──────── PAGE TEXT
Until the first high-altitude photographs were taken, the principal methods of cartography have been the same throughout the entire history.
If you are able to measure distances and angles, you have everything you need to map the world – this is the main focus of geodesy. Cartography then is just a trivial visual representation of geodetic data.
If you watch how the sun moves across the sky throughout the year, you will be able to see that the length of the sun’s path across the sky and the exact place where it rises and sets shifts as the months go by.
On the northern hemisphere, sun rises and sets at its northernmost point on the summer solstice (midsummer), and at its southernmost on the winter solstice. The equal point between these two extremes occurs at equinoxes, and if you connect the two opposite points on the horizon where the sun sets during the equinoxes, you can accurately determine the east-west axis.
The same thing applies to the celestial sphere. After observing it for a while it is very easy to come to a logical conclusion that it forms a sort of “sphere” that revolves around the earth, with its rotational axis fixed at Polaris, and the sun and the planets very slowly moving on trajectories close to the equator.
This has been of course widely known throughout the history.
────────────────
### TASK BRIEF
Answer these questions from the text on cartography.
1. In the northern hemisphere, on which occasion does the sun rise and set at its northernmost point?
2. Which axis can be determined by connecting the two opposite points on the horizon where the sun sets during the equinoxes?
3. At which star is the rotational axis of the celestial sphere fixed?
The items are separate material, not part of the text on cartography.
──────── INFORMATION GIVEN
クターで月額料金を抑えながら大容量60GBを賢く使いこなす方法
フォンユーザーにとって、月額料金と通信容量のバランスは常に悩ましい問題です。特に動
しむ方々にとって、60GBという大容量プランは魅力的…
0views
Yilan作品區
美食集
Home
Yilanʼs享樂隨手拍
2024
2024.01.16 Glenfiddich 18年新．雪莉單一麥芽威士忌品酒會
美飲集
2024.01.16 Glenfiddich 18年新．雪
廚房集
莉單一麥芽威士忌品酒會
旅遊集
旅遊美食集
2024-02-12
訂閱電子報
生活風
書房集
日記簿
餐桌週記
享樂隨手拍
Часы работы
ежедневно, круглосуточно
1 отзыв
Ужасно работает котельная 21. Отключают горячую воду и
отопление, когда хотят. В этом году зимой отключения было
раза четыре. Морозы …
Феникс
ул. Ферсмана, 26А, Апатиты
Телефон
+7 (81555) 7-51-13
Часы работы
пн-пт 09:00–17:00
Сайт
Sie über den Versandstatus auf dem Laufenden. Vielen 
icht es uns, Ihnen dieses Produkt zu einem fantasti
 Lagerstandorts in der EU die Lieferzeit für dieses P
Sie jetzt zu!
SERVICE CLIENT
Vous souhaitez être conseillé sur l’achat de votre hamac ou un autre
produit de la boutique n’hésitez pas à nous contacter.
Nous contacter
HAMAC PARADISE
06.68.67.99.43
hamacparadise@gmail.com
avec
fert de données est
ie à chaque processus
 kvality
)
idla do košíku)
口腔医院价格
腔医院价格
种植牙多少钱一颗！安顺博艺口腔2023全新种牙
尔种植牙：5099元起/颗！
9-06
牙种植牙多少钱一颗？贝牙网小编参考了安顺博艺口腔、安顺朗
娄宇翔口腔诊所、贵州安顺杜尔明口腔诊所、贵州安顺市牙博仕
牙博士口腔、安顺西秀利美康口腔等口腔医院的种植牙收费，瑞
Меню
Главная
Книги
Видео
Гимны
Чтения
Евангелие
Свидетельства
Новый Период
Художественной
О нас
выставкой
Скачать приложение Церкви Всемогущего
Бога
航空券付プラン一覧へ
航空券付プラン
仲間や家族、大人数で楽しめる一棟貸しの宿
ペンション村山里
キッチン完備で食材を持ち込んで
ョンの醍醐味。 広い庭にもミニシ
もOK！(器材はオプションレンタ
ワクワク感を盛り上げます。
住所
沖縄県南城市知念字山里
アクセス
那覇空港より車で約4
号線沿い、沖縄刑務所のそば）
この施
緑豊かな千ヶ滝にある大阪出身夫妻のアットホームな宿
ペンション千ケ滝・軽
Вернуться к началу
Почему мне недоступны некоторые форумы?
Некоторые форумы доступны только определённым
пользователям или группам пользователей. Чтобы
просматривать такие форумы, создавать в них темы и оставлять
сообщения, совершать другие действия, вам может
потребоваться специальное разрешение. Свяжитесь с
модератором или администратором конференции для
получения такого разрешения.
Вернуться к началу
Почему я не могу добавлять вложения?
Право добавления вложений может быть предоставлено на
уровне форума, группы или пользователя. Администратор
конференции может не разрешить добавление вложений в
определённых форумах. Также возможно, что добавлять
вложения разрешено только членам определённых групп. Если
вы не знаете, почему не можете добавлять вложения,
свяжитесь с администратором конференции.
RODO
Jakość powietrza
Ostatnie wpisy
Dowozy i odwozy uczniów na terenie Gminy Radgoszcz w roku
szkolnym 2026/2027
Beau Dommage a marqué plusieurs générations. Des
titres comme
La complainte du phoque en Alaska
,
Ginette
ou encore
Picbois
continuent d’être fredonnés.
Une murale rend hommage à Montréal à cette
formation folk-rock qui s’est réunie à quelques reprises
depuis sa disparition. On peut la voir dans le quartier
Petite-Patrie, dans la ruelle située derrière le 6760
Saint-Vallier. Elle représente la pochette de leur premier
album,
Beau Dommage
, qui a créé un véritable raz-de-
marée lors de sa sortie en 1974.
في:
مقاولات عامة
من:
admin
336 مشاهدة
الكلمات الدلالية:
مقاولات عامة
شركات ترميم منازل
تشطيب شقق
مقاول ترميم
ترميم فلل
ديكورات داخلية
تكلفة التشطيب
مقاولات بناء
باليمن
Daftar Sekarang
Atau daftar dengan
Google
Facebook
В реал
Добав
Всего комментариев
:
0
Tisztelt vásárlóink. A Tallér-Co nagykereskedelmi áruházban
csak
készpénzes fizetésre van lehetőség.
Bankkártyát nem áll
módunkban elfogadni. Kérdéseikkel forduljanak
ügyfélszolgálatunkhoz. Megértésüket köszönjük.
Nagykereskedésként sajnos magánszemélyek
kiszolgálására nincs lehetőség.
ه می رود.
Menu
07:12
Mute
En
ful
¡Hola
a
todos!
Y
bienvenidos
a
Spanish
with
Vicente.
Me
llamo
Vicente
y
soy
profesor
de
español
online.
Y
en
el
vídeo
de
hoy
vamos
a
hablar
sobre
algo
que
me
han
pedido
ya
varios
────────────────
### SOLUTION TO THE EXERCISE
1. On the summer solstice (midsummer).
2. The east-west axis.
3. Polaris.